I haven’t been writing my blog lately due to the requirements of real life, not to mention the needs of my WIP. Real life involves some medical issues which should be taken care of fairly soon. (Nothing drastic. Relax, my friends.) The needs of the WIP include the need to finish the second draft and get it beefed up for critique by a friend. A friend I know will be ruthless and truthful, which is what I need.
I’m starting to get the feeling I always get when I’m about 2/3’s done with something: the feeling that it’s all dreck, that it’s junk, that the writing I’ve done over the past few months is awful. I realize it probably isn’t. When you work on something and pour your sweat, blood, and tears into it, after a while the thing develops its own personality. And right now, that personality seems to be a giant juggernaut dragging along, kicking and screaming.
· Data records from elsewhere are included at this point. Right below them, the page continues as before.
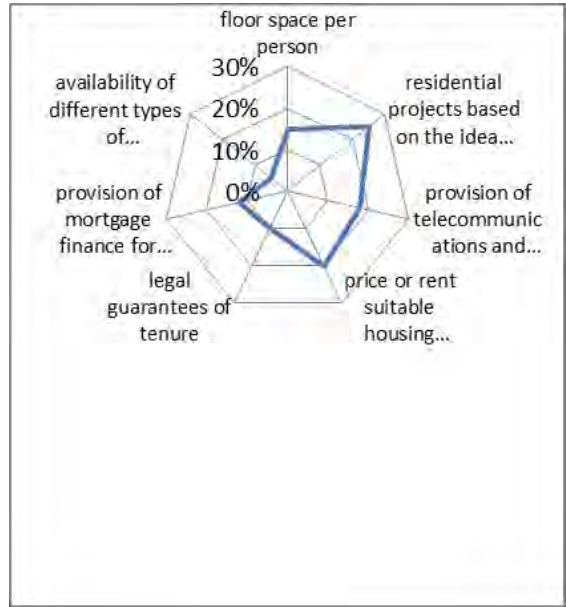
Figure 3. Availability of affordable housing and the provision of facilities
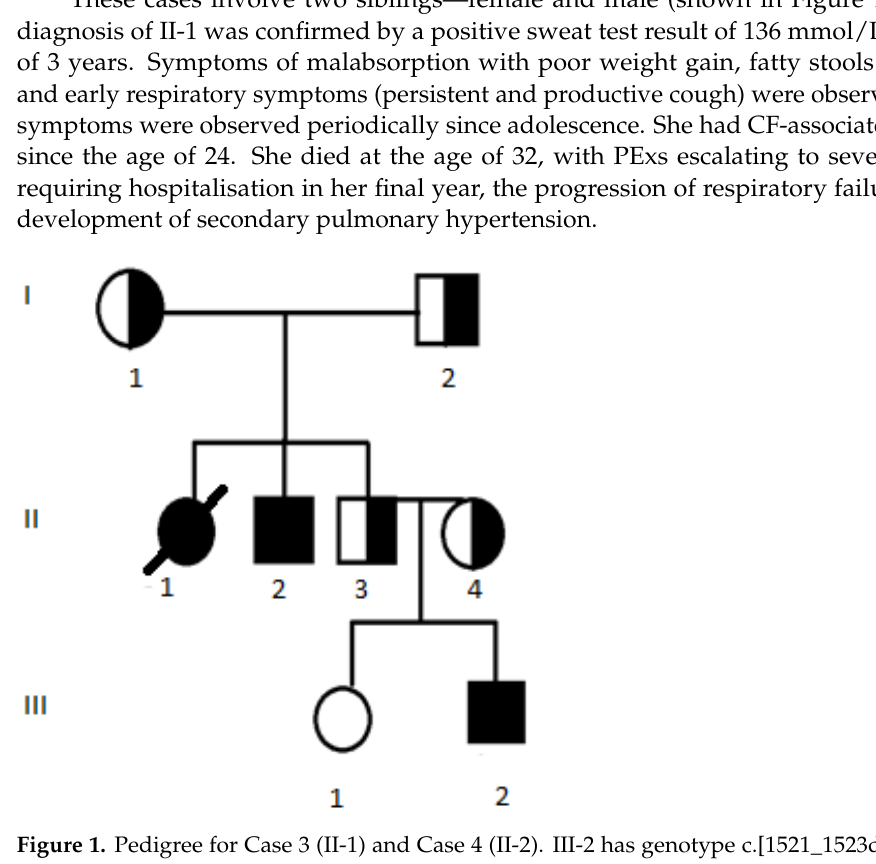
Figure 1. Pedigree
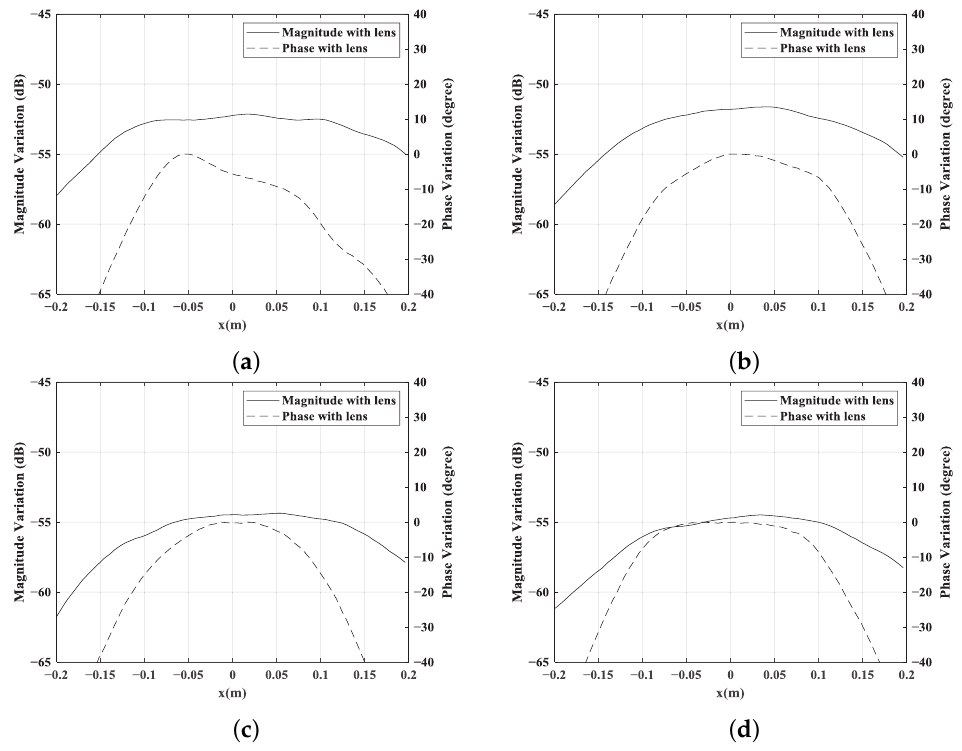
Figure 10. Measured amplitude and phase distribution of the feeding-antenna array with the meta- surface lens in the QZ: ( a ) f = 24.25 GHz, ( b ) f = 25 GHz, ( c ) f = 26 GHz, and ( d ) f = 27.5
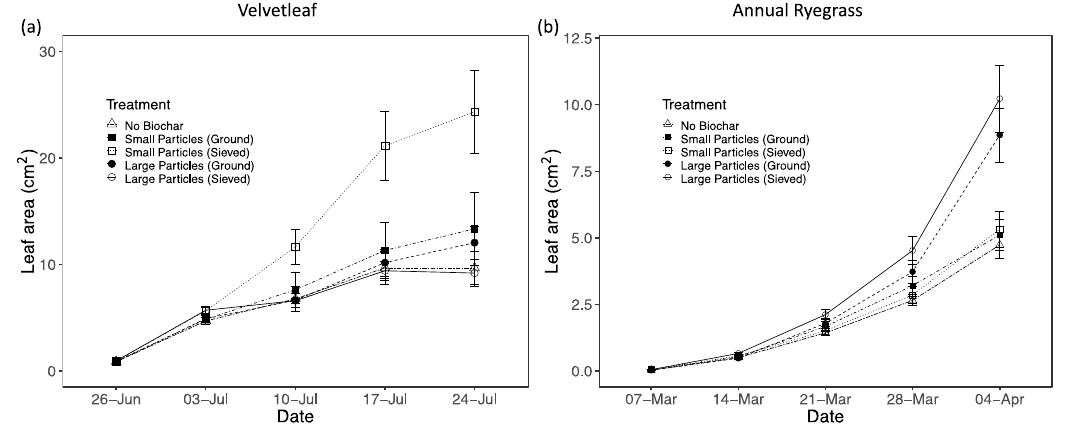
Figure 6. Leaf area growth of velvetleaf ( a ) and annual ryegrass ( b ) by treatment. Means are plotted ± 1 SE based on measurements on 7 replicates for each treatment by species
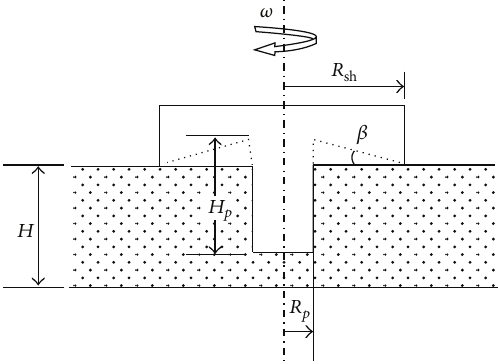
Figure 1: Schematic illustration of the tool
Yea, it’s turning into a bear. Because it’s going where I didn’t want it to go, but obviously the characters do. So, I go with the flow. I write where it’s going. And if that’s someplace unexpected, maybe that’s good.
But right now, I don’t know for sure if it is good or terrible or anything at all worth reading. So I will give what I have to a friend who, as I said, is ruthless and truthful and honest to a fault.
Never give your writing to people who love you too much. They will never tell you the truth.
So, my friend (and you know who you are), get ready to read the first 100 pages by the next couple of weeks. I hope you like it. But if something isn’t working, tell me.
That’s the only way I’ll work my way out of the corner I’m in.
Real life rears its head and we deal with it. I am. But I keep writing, even when I can’t take it anymore.
Never stop writing, never give up. I won’t.